Sui documentari c’è meno pressione economica rispetto alle fiction e quindi più libertà?

«Sì e no, sui documentari c’è più pressione etica, perché si lavora con la realtà e siccome dal momento in cui metti insieme delle immagini a livello di montaggio stai manipolando la realtà, bisogna stare molto attenti a non falsare le cose, anche se effettivamente le stai falsando. Bisogna rimanere molto onesti, molto limpidi».

Nella sua filmografia ricorrono diversi nomi di registi (Martone, Virzì, Bechis, Rosi): come nasce un rapporto continuativo tra regista e montatore?

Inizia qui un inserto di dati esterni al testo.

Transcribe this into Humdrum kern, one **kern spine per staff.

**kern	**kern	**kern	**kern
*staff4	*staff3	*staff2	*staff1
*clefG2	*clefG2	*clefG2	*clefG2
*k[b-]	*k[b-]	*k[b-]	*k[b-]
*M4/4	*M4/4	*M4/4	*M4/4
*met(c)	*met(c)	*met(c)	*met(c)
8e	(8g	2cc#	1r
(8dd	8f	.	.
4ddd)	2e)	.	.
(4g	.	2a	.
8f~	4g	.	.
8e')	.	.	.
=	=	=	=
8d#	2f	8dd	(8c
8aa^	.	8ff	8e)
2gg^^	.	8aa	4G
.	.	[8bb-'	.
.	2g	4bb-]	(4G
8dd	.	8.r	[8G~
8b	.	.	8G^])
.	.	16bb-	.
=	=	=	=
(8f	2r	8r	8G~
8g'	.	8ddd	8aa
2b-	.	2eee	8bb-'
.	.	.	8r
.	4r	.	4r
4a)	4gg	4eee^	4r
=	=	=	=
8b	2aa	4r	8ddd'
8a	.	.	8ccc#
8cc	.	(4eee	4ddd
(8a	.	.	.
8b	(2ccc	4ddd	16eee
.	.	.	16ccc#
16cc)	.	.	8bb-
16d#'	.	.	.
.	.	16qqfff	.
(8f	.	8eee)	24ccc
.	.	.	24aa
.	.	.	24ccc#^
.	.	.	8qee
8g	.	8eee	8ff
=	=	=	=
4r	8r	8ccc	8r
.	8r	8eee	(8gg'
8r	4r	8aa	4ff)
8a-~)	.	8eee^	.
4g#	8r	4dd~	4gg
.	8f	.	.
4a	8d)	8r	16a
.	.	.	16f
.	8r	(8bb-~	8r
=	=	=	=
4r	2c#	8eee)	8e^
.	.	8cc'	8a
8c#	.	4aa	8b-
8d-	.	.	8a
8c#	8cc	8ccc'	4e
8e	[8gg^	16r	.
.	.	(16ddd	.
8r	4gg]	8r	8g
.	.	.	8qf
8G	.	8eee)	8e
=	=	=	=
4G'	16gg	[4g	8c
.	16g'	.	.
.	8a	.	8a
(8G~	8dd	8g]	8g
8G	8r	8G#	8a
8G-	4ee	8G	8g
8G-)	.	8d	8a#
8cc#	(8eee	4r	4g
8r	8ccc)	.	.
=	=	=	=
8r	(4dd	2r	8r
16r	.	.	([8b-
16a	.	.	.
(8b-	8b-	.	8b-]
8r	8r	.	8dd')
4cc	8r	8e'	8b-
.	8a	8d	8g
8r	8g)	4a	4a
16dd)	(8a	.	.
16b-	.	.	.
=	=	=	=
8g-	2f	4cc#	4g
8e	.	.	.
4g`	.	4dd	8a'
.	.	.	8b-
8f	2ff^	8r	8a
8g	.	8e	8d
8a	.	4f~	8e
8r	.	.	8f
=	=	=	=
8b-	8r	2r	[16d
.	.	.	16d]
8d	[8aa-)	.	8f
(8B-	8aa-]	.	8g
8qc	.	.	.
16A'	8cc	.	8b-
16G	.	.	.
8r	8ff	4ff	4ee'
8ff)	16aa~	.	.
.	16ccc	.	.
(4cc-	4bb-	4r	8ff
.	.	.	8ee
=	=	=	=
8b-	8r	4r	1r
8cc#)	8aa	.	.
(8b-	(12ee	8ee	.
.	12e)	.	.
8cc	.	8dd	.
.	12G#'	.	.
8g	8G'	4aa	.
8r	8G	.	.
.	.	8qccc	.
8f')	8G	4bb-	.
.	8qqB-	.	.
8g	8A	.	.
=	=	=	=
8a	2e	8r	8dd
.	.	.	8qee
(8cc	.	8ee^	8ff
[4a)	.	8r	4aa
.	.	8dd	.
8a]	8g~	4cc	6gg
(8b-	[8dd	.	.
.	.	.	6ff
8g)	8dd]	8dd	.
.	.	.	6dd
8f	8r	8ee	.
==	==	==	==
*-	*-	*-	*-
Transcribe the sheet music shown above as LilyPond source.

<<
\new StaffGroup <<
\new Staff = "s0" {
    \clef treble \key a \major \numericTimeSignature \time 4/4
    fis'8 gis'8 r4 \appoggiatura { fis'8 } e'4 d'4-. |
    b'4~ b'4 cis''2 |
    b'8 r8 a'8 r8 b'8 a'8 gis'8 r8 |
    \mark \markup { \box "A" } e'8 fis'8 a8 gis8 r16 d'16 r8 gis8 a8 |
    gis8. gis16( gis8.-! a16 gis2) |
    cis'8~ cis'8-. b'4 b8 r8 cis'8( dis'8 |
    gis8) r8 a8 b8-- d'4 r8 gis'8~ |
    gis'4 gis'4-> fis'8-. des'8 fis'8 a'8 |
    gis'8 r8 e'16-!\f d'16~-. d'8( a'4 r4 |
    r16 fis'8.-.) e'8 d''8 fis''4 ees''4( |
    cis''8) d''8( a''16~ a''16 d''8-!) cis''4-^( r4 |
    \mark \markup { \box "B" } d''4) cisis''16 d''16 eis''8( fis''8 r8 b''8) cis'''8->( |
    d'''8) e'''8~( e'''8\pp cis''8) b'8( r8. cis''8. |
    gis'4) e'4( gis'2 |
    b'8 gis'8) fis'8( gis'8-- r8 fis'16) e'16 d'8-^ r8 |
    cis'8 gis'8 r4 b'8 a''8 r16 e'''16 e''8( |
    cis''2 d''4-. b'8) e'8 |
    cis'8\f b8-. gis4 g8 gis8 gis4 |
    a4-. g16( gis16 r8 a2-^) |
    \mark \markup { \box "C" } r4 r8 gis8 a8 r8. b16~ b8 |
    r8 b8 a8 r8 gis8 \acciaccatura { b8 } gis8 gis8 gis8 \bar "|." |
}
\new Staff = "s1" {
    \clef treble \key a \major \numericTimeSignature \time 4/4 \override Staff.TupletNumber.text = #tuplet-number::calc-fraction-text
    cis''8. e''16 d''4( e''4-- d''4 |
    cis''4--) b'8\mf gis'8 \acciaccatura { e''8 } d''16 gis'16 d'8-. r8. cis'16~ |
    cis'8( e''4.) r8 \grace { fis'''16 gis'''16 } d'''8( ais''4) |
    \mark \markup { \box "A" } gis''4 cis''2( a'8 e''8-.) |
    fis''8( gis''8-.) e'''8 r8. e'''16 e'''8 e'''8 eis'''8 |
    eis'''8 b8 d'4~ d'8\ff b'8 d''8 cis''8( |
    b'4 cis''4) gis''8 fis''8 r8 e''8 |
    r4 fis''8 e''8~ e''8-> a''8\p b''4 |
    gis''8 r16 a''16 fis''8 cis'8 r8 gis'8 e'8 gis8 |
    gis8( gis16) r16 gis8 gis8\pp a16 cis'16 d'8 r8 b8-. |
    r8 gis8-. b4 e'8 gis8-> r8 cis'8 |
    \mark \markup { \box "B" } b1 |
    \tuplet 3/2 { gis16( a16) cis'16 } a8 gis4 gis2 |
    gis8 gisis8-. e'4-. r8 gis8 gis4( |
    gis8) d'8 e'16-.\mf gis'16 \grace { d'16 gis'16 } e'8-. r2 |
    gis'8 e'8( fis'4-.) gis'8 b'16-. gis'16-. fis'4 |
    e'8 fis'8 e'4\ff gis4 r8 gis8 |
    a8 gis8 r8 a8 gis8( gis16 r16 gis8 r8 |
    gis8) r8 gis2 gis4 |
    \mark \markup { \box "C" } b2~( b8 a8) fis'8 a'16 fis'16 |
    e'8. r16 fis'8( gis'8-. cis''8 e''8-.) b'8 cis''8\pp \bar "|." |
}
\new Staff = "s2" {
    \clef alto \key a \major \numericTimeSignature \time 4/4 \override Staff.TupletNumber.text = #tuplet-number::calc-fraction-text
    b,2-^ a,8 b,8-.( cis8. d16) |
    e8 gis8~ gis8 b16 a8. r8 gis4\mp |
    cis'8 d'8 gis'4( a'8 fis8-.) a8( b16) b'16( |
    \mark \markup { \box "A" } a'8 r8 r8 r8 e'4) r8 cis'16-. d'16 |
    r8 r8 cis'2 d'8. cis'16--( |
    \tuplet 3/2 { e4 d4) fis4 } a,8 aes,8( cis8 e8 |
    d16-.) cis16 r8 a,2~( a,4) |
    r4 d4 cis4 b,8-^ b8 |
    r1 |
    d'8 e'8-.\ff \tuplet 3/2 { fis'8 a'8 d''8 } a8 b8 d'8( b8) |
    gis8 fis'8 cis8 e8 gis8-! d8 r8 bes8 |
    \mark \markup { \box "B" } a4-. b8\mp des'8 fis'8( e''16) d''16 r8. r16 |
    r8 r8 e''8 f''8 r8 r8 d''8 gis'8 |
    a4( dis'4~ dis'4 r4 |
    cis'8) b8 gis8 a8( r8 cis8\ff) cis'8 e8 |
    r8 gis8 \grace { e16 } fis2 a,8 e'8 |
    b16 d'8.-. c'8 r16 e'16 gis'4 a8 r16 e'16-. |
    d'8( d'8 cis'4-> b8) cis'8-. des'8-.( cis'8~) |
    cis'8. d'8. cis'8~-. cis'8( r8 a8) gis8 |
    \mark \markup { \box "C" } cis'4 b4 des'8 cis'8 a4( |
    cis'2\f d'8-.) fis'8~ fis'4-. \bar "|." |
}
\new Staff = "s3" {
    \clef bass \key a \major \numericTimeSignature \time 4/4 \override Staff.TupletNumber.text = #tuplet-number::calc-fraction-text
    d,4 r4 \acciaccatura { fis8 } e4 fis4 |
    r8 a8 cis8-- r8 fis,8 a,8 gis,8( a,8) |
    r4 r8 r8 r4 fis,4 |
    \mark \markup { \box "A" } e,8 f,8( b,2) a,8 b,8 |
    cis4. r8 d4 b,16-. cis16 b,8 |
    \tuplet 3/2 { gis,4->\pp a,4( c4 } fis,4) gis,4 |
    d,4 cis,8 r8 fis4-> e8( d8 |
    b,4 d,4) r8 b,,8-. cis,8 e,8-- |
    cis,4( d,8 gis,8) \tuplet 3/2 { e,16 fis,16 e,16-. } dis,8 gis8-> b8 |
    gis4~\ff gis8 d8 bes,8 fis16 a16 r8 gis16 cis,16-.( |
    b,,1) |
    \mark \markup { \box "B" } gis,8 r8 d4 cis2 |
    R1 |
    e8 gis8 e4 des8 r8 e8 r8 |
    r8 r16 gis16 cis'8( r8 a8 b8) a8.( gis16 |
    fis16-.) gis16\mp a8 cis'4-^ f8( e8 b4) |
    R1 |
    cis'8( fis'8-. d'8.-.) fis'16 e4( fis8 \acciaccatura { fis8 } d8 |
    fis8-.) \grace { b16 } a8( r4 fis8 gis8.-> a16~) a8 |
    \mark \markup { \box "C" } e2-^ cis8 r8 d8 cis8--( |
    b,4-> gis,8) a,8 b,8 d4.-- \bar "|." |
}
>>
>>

È più facile lavorare con chi si conosce già?

«Sì, è più facile perché c’è già una consuetudine, una stima reciproca. A volte i rapporti però svaniscono subito, spesso ci si perde, non ci si trova durante il lavoro o i film non sono fortunati e quindi si cambiano i collaboratori. Poi sono sempre i registi che scelgono non i montatori. I montatori rispondono al telefono quando squilla».